- [Supplied information]
[Start of section]

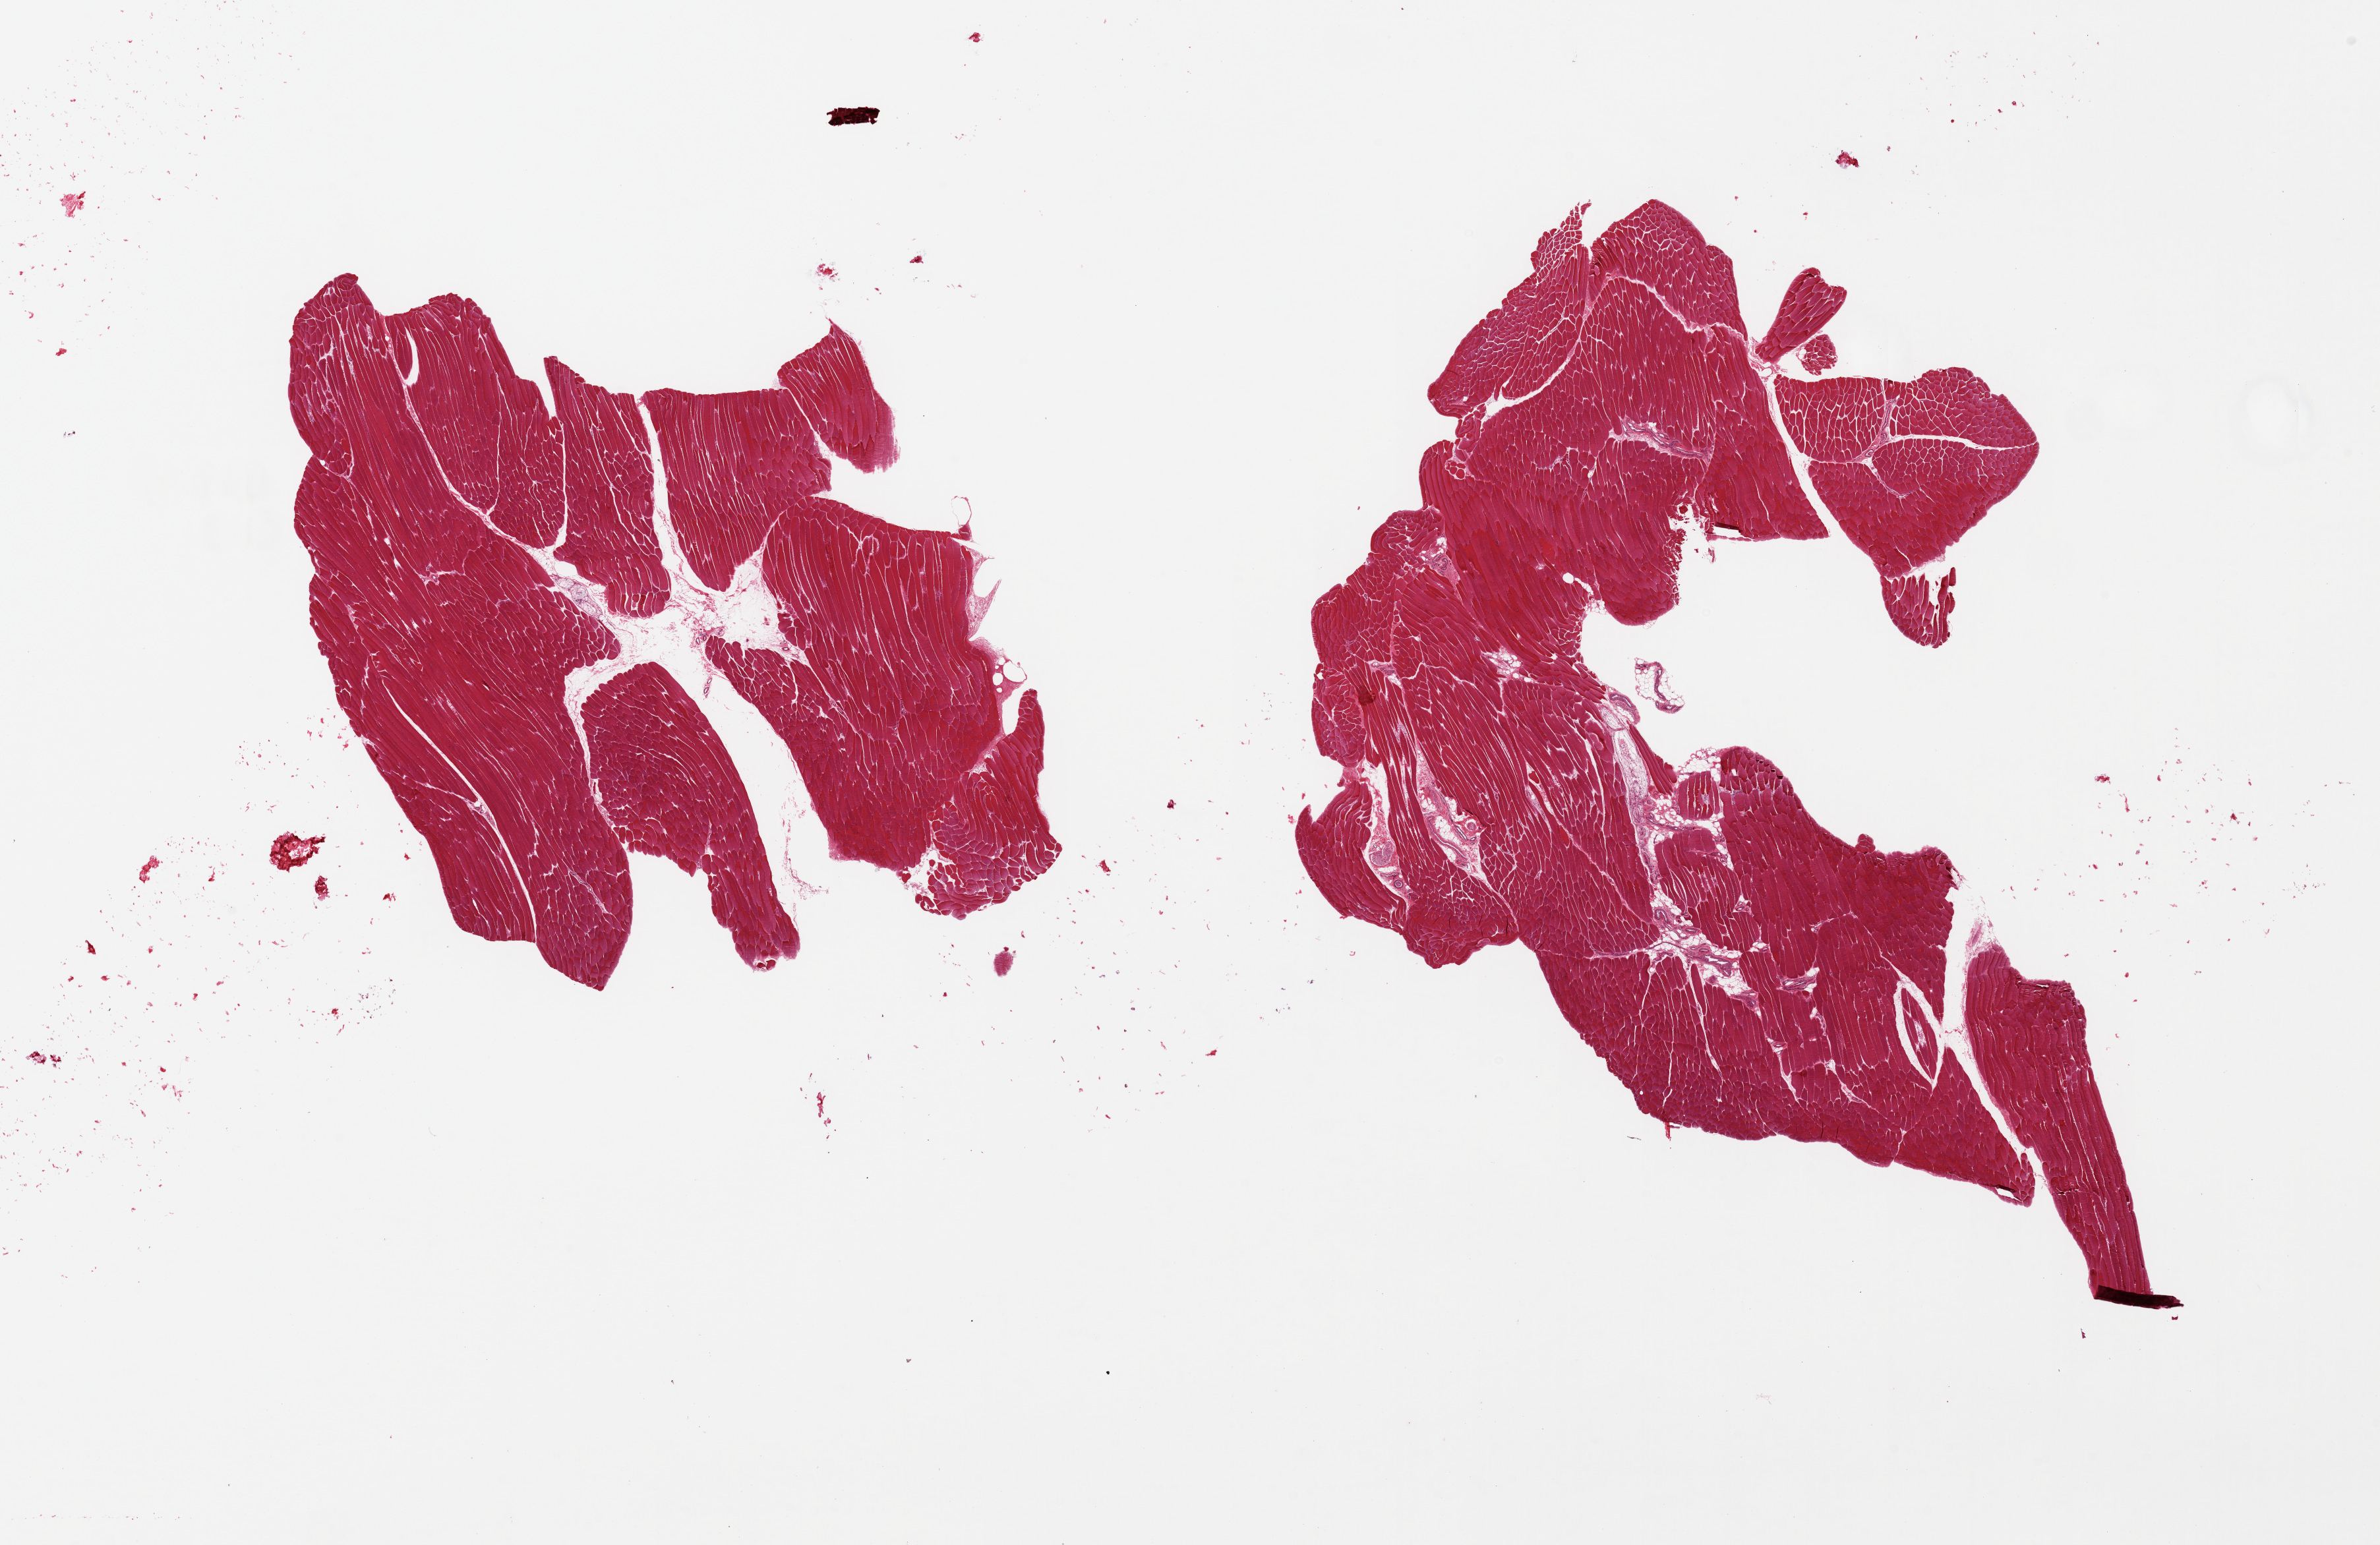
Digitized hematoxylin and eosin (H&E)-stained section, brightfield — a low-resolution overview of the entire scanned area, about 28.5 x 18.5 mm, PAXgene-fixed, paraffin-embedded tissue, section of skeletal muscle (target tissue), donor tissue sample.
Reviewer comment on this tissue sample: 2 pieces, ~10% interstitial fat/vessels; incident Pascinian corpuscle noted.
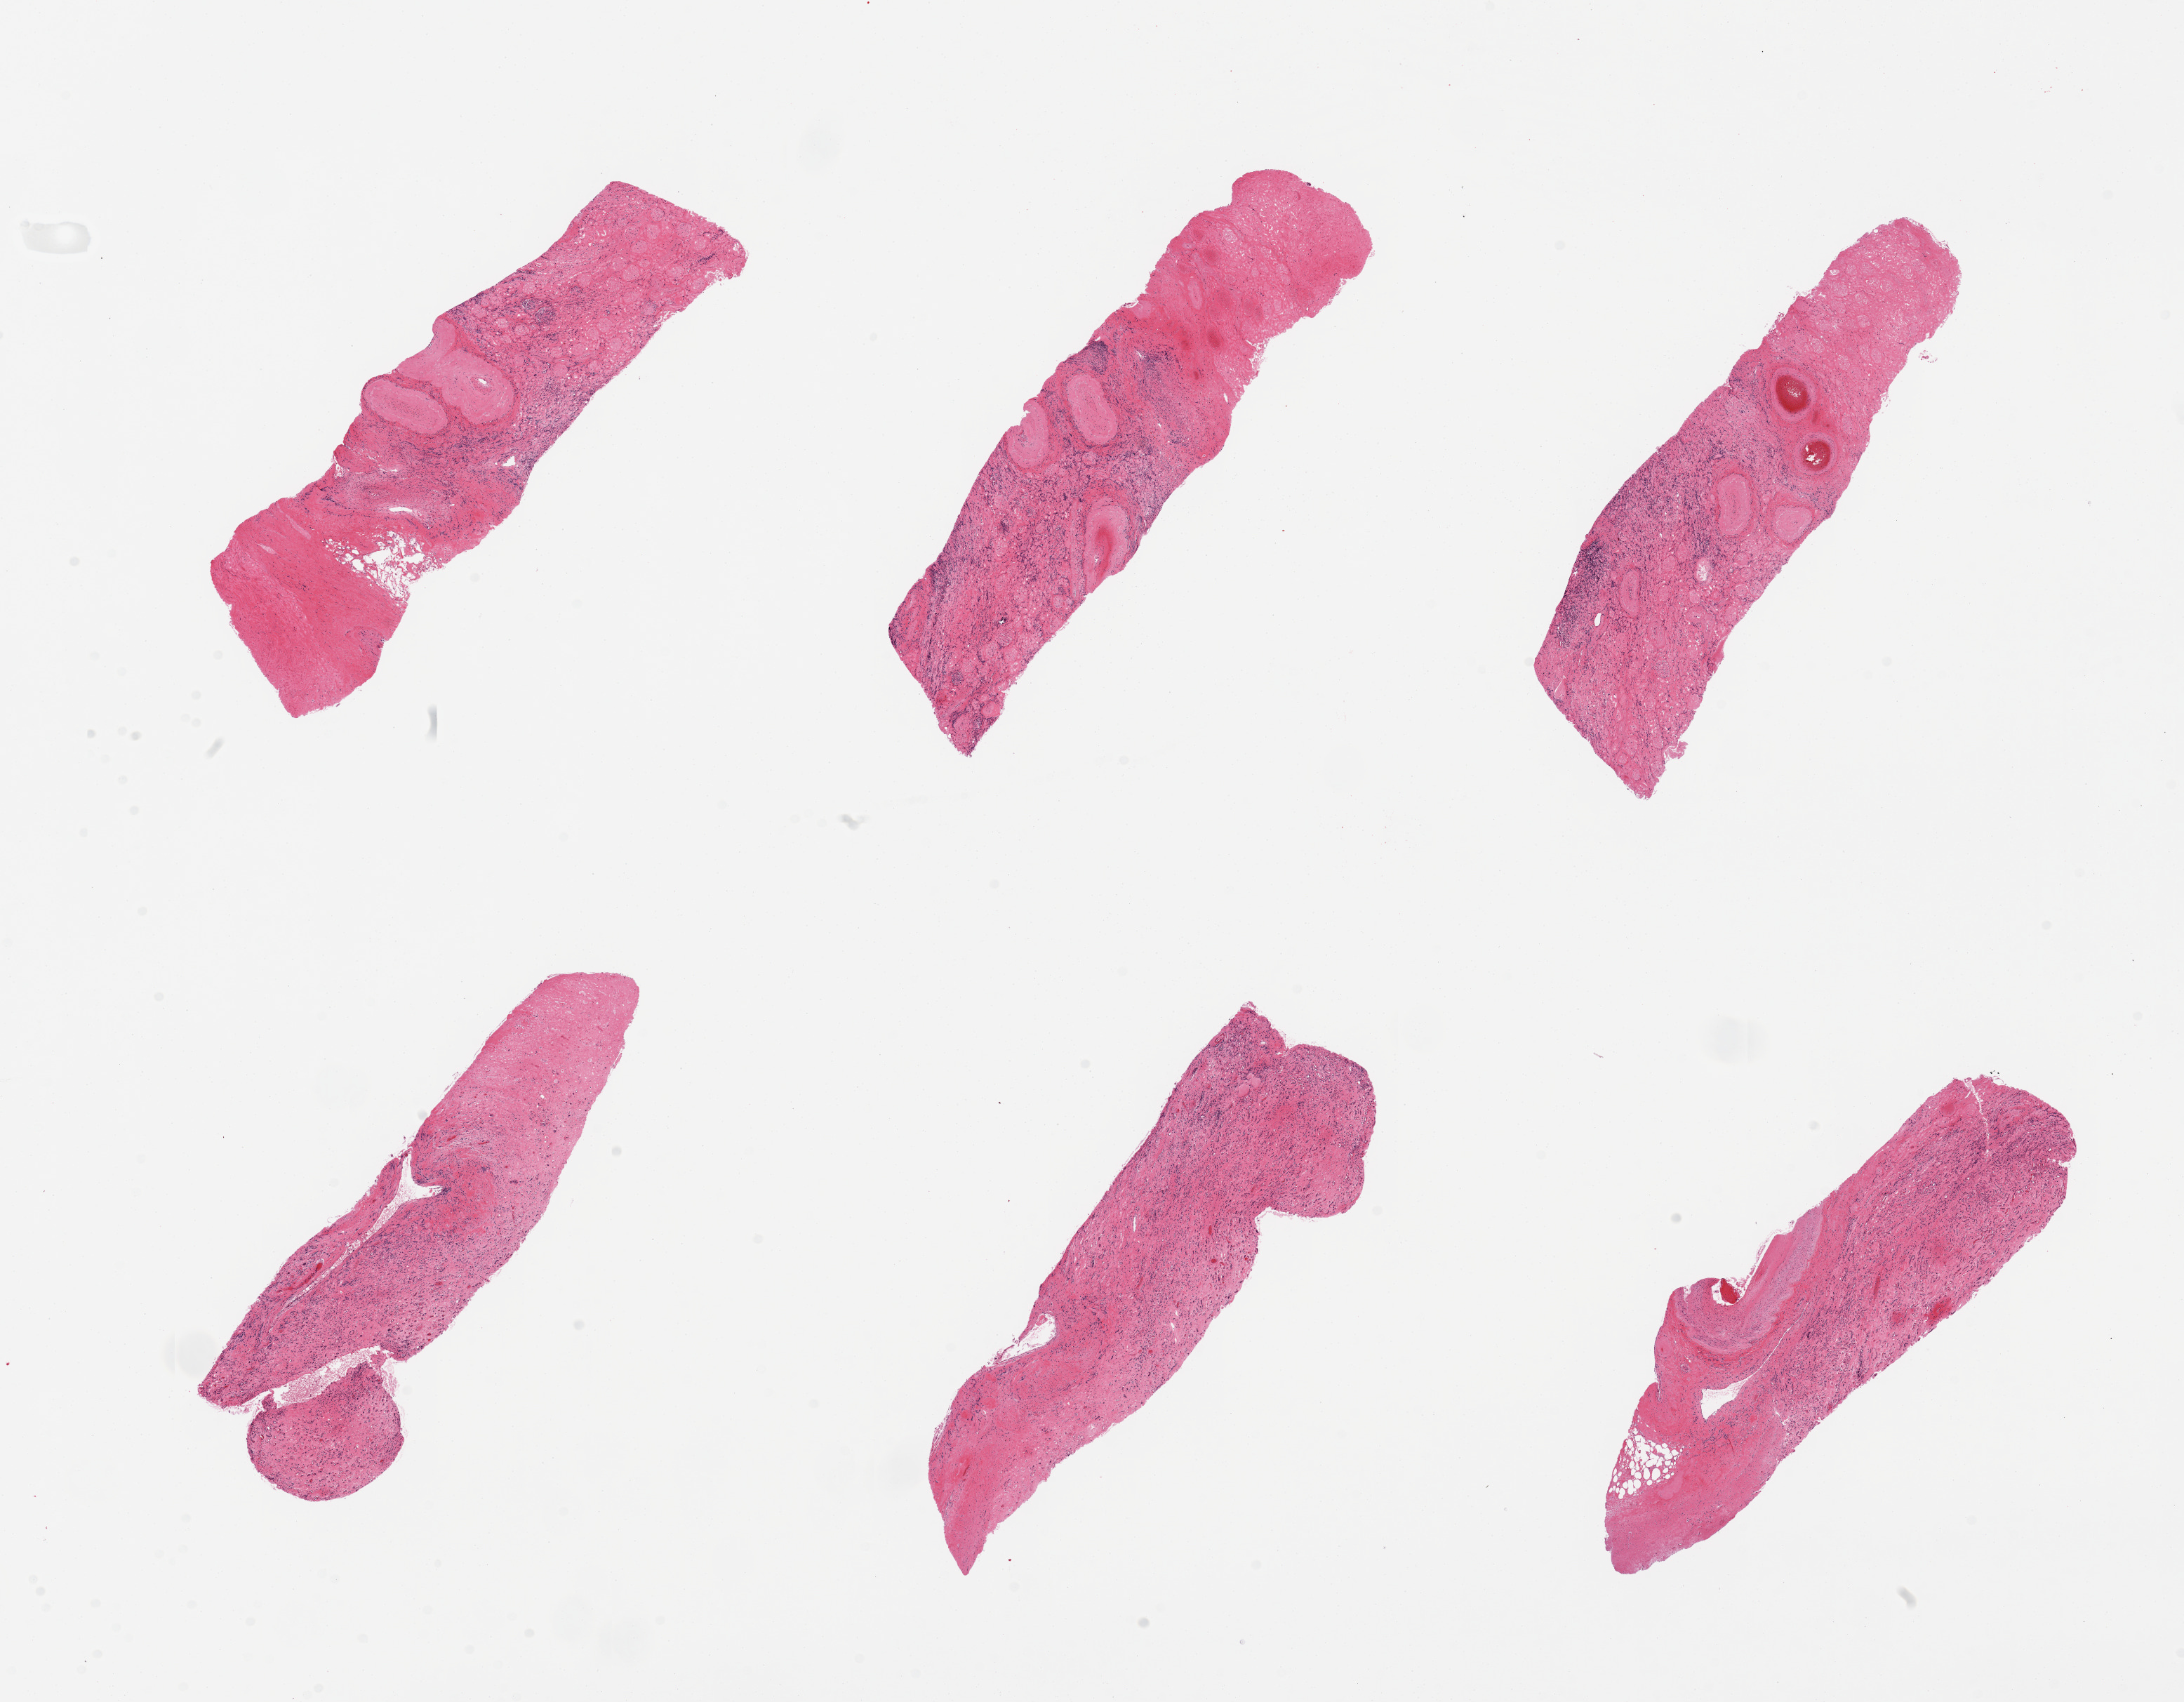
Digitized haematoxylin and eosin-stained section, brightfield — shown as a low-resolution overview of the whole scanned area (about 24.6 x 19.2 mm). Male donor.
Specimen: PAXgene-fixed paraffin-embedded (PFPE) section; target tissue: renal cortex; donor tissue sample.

[End of section]

Please restate exactly the lines from the one containing "Reviewer comment on" down to the end of the material, both ends kept, and do not include the pictures.

Reviewer comment on this tissue sample: 2 pieces, ~10% interstitial fat/vessels; incident Pascinian corpuscle noted.
Digitized haematoxylin and eosin-stained section, brightfield — shown as a low-resolution overview of the whole scanned area (about 24.6 x 19.2 mm). Male donor.
Specimen: PAXgene-fixed paraffin-embedded (PFPE) section; target tissue: renal cortex; donor tissue sample.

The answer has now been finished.